In an exclusive interview, GC sits down with Jacques Attali, the president and founder of the global microfinancing aid organisation PlaNet Finance
It is just days into 2015 and Jacques Attali is already hoping he fails to keep all his New Year’s resolutions.
Not that this 71-year-old could ever be described as an underachiever.
“This year I have a wishlist that is very demanding. I hope it is so demanding that I am not able to reach that level of accomplishment. If I was able to reach it then I have not made it hard enough,” he says.
The polymathic septuagenarian, whose list of accomplishments is so long it becomes an impediment to describing him, is on a stopover in Dubai for a board meeting of the local arm of his global microfinancing aid organisation PlaNet Finance.
He encourages people to take seven steps in order to realise new achievements every year.
It gives a good insight into the ethos of a man clearly possessed by goals – many of which seem to have been ticked off.
A one-time advisor to the former French president Francois Mitterand, Jacques Attali was the founder and first president of the European Bank for Reconstruction and Development, a multilateral development bank focusing on Eastern bloc economies. He is also currently the president of the Commission for the Liberation of French Economic Growth, a working group set up by former president Nicolas Sarkozy to improve the competitiveness of the French economy.
He has advised the United Nations on nuclear non-proliferation as well as education in Iran and Afghanistan, is behind unifying European higher education through the LMD [licence master doctorate] system and was a founding member of the multinational technological research body Eureka. And on the side, he is an accomplished pianist who directed the Grenoble University orchestra and is on the board of directors of the Musee D’Orsay in Paris.
If that is not enough, he has also written 65 books, from children’s stories to biographies, and sold eight million copies across the globe.
If all this has gone to his head, he does a good job of hiding it. What else could be behind this impressive list?
Ever humble, he says: “The best resolution is to say not what can I do for myself but [what can I do] for others. My most important resolutions are linked to that.
“There is nothing I am more grateful for than when I can help someone. To help is a privilege. It is a wonderful feeling.”
If altruism is the raison d’etre that drives the Algerian-born intellectual and economist, who moved to Paris with his family when he was 13, microfinance is the tool he believes is the most efficient to help.
Attali founded PlaNet Finance, co-chaired by former Senegalese president Abdou Diouf and the microfinance pioneer and Nobel Peace Prize winner Muhammad Yunus, in 1998. It currently runs 92 programmes in 43 countries, with hundreds of thousands of beneficiaries.
Attali’s Dubai trip was in part to raise funds for the organisation’s Middle Eastern branch and he hopes the UAE will become a centre for fundraising in the region. In recent years, the organisation has helped set up three olive oil cooperatives in the West Bank, a programme to help nearly 1,000 women farming in Egypt and Lebanon and three microfinance institutions in Palestine, Lebanon and Egypt to help young entrepreneurs onto the business ladder.

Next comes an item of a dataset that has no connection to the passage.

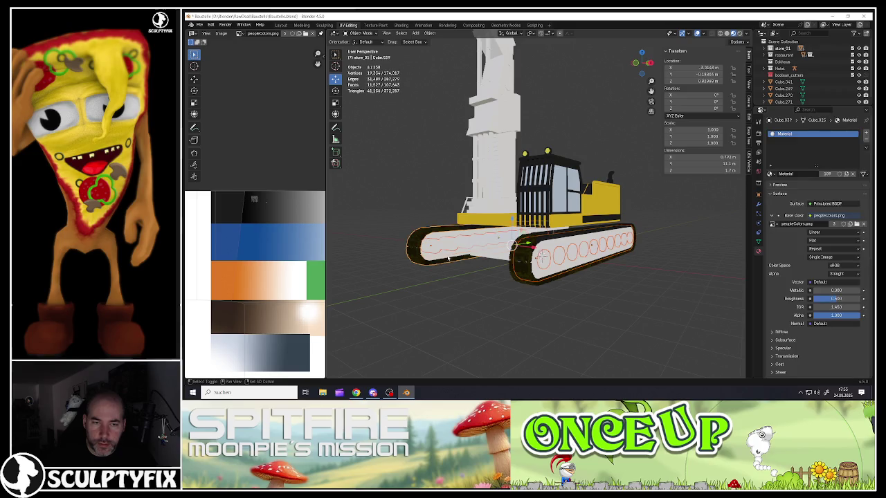
click(542, 257)
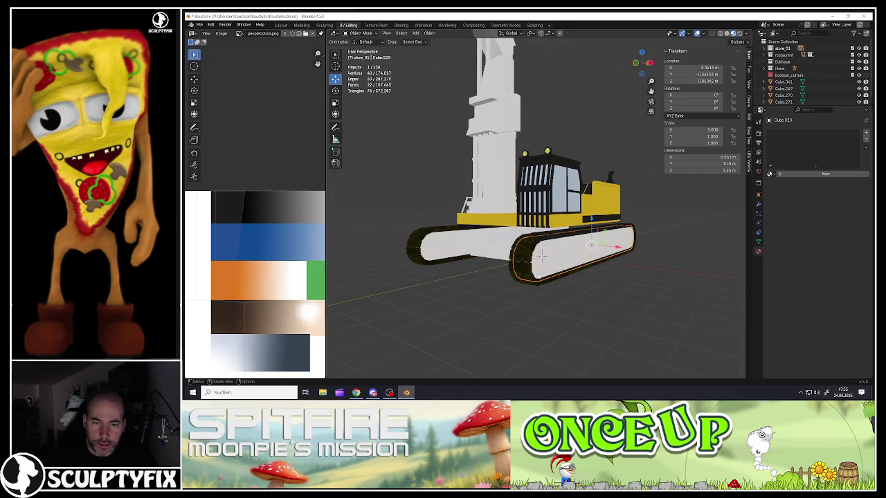
shift+click(542, 258)
shift+click(438, 253)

Attali says to complete everything on his wishlist, he would need seven lives. But if he had to choose one desire, he says: “I would say try to be useful for the next generation. I think what we do in microfinance and, on a larger basis, helping people to become themselves and choose their lives is my main thirst.”
Attali thinks a globalised society needs both a global economy and a strong rule of law – a necessary balance of anarchy and dictatorship. In order to have a rule of law in countries where it currently does not exist, such as Somalia and Iraq, society must demand it. That will only happen when the middle class is strong enough and owns enough property that a rule of law becomes essential for society to flourish.
He says: “A strong government leads to a dictatorship, a dictatorship creates a market economy, a market economy creates a middle class, a middle class creates the request for rule of law, the request for rule of law destroys the dictatorship.”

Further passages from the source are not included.